WHAT YOU HAVE TO DO => Write the next part of the essay on the limits of free speech, picking up right after its final paragraph on education.

SOURCE PASSAGE =>
________

• The limits of free speech

    Even before the Charlie Hebdo massacre I had been thinking about the limits of freedom of expression. Some believe that free speech should be absolute; I do not share this view, as all rights are limited by the rights of others and free speech is no exception.

    It was that terrorist attack (and its justifications) what finally prompted me to write about the limits of free speech — remaining silent is another way to give ammunition to fundamentalists, because they would be the only voice establishing the limits of freedom of expression and, as we have seen already, the limits they want are more or less reduced to “forbid everything I dislike” (hi US colleges’ students!).

    Following the guiding principle of the rights of others, we find some legitimate free speech limits:

    • Defamation: Staining the reputation of others, spreading falsehoods; this action represents an immediate threat to someone who could see their friendships, partnerships and colleagues will stop talking to him, change their attitude or, worse, attack him for something he has not done.

    • Bullying: Stalking and harassment intended to abuse psychologically, verbally and/or physically in a repeatedly fashion someone else.

    • State Secrets: Revealing secrets that put in actual risk the citizens or officials of a country. (For example, military operations should not be broadcast live.)

    • Trade Secrets: Revealing secrets that could jeopardize a business or commercial enterprise which value promise depends on or include the originality of an idea or secret know-how.

    • Revealing the privacy of others: What each one of us does in his intimacy is his problem (with the possible exception of a partner infidelity in countries where infidelity is not a crime or punished in any way by the state, and when it is informed exclusively to the person(s) who was cheated on).

    • Economic damage: When by means of speculation or lies the financial system of a country is put at risk of imminent collapse or someone is deceived into buying a phony product or service (fraud, false advertising).

    • Health risks: Promoting pseudomedicine (homeopathy, acupuncture, reiki, etc.) and the denialism of proven treatments (antivaxxers and HIV-AIDS denialists).

    • Threats: No one has to see disturbed his peace with threats to their safety or that of their relatives.

    • Intellectual authorship: What is known as determinator in criminal law, the person who instigates or gives the order to commit a crime.

    • Secular State: Secularism is the separation between state and religious denominations, so no one should abuse the platform offered by the State to favor any religious expression. In a secular state, the gods and their rules stay in their respective temples.

    • Education: Schools, colleges and universities are places for the transmission of knowledge, which can only be reached through the scientific method and its tools. Educational institutions —primarily those in charge of teaching the little ones— have an obligation to tell them that which, thanks to the evidence, we can state with reasonable certainty to be true. That’s why it is shameful that some times schools become enablers of irrational and unscientific beliefs. The noble purpose of education lies in teaching new generations how the world works in order for them to defend themselves and cope with it. Abusing the trust placed in formators to convey religious, unscientific or conspiranoic belief systems or gratuitous statements, or to simply deny established facts, destroys the premise of education.

________

DATA FOR ANALYSIS =>
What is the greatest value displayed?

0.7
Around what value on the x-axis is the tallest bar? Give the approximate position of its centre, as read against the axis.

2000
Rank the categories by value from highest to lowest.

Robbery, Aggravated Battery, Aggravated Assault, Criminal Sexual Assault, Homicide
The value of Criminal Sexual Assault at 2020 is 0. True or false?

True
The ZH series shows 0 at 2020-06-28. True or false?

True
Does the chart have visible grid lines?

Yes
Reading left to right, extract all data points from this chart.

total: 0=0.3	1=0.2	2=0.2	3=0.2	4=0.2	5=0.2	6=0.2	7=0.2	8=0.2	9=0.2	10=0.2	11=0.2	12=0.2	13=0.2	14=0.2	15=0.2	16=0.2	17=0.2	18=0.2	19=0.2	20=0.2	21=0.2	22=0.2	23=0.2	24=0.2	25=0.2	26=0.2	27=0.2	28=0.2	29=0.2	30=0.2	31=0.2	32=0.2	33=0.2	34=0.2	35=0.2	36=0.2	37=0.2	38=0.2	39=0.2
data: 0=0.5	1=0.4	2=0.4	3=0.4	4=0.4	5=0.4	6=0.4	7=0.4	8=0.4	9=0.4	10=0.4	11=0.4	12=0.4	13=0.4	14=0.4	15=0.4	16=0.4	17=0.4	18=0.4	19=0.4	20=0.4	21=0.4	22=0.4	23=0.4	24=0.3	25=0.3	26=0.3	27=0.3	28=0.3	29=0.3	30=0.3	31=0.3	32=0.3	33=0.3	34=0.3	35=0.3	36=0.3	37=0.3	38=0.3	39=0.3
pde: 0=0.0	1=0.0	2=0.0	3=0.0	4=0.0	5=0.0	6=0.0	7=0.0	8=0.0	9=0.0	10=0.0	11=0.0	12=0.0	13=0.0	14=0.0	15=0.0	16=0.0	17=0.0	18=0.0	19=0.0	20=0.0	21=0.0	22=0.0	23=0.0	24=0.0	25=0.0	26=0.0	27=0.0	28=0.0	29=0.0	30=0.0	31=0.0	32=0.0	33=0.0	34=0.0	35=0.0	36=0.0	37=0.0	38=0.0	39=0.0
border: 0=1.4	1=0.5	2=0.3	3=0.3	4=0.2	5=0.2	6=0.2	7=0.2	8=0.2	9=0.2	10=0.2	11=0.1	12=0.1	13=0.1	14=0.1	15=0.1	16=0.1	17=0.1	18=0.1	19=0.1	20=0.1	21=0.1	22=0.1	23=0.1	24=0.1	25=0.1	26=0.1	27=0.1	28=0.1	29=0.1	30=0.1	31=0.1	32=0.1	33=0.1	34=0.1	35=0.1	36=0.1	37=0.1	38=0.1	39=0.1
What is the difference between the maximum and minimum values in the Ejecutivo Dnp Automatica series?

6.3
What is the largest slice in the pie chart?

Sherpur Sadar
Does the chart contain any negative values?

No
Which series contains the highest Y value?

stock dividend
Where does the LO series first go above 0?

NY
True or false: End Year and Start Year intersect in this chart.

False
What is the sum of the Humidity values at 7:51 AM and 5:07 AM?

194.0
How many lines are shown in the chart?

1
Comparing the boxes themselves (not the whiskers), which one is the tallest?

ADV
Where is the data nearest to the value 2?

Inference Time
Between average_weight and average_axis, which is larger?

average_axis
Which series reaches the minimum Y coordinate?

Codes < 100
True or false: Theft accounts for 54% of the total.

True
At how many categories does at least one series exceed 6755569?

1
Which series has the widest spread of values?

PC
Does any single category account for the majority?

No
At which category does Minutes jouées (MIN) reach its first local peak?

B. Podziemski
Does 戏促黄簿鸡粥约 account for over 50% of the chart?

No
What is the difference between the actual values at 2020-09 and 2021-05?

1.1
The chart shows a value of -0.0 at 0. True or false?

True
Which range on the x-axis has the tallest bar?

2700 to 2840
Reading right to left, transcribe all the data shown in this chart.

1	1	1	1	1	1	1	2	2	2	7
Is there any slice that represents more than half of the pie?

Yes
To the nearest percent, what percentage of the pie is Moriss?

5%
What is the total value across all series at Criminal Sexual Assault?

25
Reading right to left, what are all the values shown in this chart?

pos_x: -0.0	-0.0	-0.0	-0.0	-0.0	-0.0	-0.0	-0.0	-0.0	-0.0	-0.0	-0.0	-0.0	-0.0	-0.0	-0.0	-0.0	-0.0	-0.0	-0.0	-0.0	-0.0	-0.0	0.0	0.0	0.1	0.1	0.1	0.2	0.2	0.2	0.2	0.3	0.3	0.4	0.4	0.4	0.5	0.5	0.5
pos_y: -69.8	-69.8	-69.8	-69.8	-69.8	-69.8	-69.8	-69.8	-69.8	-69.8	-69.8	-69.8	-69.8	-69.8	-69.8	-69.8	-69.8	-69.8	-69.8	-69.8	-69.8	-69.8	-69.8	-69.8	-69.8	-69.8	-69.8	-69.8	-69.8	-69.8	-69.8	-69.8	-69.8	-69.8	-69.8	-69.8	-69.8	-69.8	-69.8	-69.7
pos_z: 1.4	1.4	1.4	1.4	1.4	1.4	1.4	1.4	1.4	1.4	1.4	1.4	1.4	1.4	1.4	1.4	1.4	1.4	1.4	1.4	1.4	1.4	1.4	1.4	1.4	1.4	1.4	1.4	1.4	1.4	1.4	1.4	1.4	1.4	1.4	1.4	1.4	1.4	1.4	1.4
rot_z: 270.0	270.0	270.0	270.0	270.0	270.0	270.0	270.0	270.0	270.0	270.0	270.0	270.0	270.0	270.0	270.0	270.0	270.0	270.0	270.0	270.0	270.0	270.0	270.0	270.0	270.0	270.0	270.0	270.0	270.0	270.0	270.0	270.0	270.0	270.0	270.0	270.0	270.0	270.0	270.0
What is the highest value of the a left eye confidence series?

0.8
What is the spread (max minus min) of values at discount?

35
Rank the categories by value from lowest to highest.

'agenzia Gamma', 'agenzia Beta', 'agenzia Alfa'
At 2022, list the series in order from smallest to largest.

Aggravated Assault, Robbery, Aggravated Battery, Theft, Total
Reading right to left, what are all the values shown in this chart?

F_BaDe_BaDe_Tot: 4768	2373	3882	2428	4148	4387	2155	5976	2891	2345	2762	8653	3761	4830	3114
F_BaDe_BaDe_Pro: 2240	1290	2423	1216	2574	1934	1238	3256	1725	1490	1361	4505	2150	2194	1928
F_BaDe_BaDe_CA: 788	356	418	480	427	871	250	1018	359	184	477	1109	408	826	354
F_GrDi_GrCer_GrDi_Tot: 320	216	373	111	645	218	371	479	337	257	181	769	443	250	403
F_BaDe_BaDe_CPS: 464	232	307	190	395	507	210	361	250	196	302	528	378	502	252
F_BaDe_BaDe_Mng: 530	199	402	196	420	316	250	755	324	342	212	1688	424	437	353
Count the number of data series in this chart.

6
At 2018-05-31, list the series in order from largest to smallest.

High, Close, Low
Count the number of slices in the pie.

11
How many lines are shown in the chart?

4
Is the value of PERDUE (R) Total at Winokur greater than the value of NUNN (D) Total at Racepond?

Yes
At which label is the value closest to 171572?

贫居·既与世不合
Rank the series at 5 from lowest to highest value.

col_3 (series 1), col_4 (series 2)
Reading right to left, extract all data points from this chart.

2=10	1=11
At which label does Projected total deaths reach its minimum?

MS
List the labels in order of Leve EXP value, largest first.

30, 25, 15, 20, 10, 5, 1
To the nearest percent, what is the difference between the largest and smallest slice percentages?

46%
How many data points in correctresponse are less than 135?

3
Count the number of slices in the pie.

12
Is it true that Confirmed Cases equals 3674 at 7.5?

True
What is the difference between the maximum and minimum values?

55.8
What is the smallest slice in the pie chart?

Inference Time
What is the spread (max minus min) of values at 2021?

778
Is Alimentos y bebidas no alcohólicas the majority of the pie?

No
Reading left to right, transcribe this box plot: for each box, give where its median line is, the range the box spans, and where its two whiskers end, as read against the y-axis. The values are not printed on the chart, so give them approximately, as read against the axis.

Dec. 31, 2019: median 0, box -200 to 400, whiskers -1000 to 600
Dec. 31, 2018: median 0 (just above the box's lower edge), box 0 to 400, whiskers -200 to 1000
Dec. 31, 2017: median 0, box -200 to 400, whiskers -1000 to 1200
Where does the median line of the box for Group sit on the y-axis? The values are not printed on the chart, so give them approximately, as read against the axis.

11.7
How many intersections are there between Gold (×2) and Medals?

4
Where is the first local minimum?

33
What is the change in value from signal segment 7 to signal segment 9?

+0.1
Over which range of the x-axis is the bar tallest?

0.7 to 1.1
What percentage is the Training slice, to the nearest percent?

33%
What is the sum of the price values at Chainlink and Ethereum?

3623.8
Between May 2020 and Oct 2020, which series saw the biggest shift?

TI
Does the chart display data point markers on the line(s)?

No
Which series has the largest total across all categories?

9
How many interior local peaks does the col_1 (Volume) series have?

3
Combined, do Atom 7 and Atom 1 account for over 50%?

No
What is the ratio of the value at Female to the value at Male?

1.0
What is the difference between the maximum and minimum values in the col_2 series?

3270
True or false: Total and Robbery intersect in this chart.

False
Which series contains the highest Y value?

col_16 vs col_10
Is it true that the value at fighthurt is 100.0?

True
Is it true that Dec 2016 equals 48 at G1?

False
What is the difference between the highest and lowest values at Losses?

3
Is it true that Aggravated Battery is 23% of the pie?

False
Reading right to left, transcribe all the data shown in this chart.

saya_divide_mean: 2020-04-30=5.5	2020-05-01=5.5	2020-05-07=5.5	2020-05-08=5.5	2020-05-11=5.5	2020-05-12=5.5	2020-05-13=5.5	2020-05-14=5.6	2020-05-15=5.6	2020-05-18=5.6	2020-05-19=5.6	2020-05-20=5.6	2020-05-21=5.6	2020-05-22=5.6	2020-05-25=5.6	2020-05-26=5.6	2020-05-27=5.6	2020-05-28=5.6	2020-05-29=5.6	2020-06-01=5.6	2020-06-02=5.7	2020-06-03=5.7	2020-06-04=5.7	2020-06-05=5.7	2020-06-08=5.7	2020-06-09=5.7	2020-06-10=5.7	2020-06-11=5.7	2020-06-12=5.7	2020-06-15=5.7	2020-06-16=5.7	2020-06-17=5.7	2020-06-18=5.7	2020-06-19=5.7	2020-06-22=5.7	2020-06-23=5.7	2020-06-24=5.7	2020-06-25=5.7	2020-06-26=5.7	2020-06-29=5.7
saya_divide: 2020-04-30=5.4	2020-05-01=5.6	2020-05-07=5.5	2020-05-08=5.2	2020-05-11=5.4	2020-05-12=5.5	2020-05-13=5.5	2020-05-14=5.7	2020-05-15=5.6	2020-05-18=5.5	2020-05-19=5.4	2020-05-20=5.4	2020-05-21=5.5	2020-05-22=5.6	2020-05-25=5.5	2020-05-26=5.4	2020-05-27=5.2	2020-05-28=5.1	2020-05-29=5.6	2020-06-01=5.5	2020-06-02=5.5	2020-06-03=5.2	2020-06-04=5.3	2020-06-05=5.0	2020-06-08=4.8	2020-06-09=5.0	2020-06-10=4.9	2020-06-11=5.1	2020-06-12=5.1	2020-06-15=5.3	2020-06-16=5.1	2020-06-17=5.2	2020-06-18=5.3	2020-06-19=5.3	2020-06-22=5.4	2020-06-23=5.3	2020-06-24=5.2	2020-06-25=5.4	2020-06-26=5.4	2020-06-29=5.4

________

OUTPUT OF THE TASK =>
    These behaviors are not covered by free speech because they all represent an actual risk to someone else in a direct and immediate way, with consequences that, most of the times, are irreparable.

    Continuity paradox

    Actually, as we never tire of repeating, there is the right to offend and the right to be offended, but there is no right to not be offended.

    Salman Rushdie gets it:

    There is no right in the world not to be offended. That right simply doesn’t exist. In a free society, an open society, people have strong opinions, and these opinions very often clash. In a democracy, we have to learn to deal with this. And this is true about novels, it’s true about cartoons, it’s true about all these products.

    Nonetheless, we know that not everyone is a fair player. Someone might try to censor a legitimate comment accusing the author of bullying, and someone else might try to justify their harassment saying it is offensive speech but not bullying.

    This is a typical example of the continuity paradox and will surely be recognized by those familiar with evolution.

    If at one extreme we have green, and red at the other, we can argue that no point of the continuum is entirely green and likewise no middle ground is completely red; however we can clearly recognize the green and red and we can clearly determine the near end of any given point along the spectrum.

    On this particular subject, I suggest the paradox be resolved with a case-by-case analysis to see if there was an intention of harassment or if, despite being provocative, an expression caused no harm to anyone. I think judges should receive special training to be able to deliver justice properly, to punish bullying and prevent censorship.

    Protected speeches

    Free speech allows everyone to say what they think; however, most people in strong democracies do not feel their freedom to express themselves being threatened.

    While an opinion is acceptable in a given society, its advocates will not see their right to speak constrained. Therefore, it is unpopular opinions that should be protected, since those are the ones at risk of being censored.

    The right to express any opinion must be defended however offensive it is (blasphemy, criticism of beliefs).

    The right to express any opinion must defended however repulsive it is (hate speech, sexism, racism, classism, paraphilias).

    The right to express any opinion must defended however demonstrably false it is (Nazi atrocities denialism).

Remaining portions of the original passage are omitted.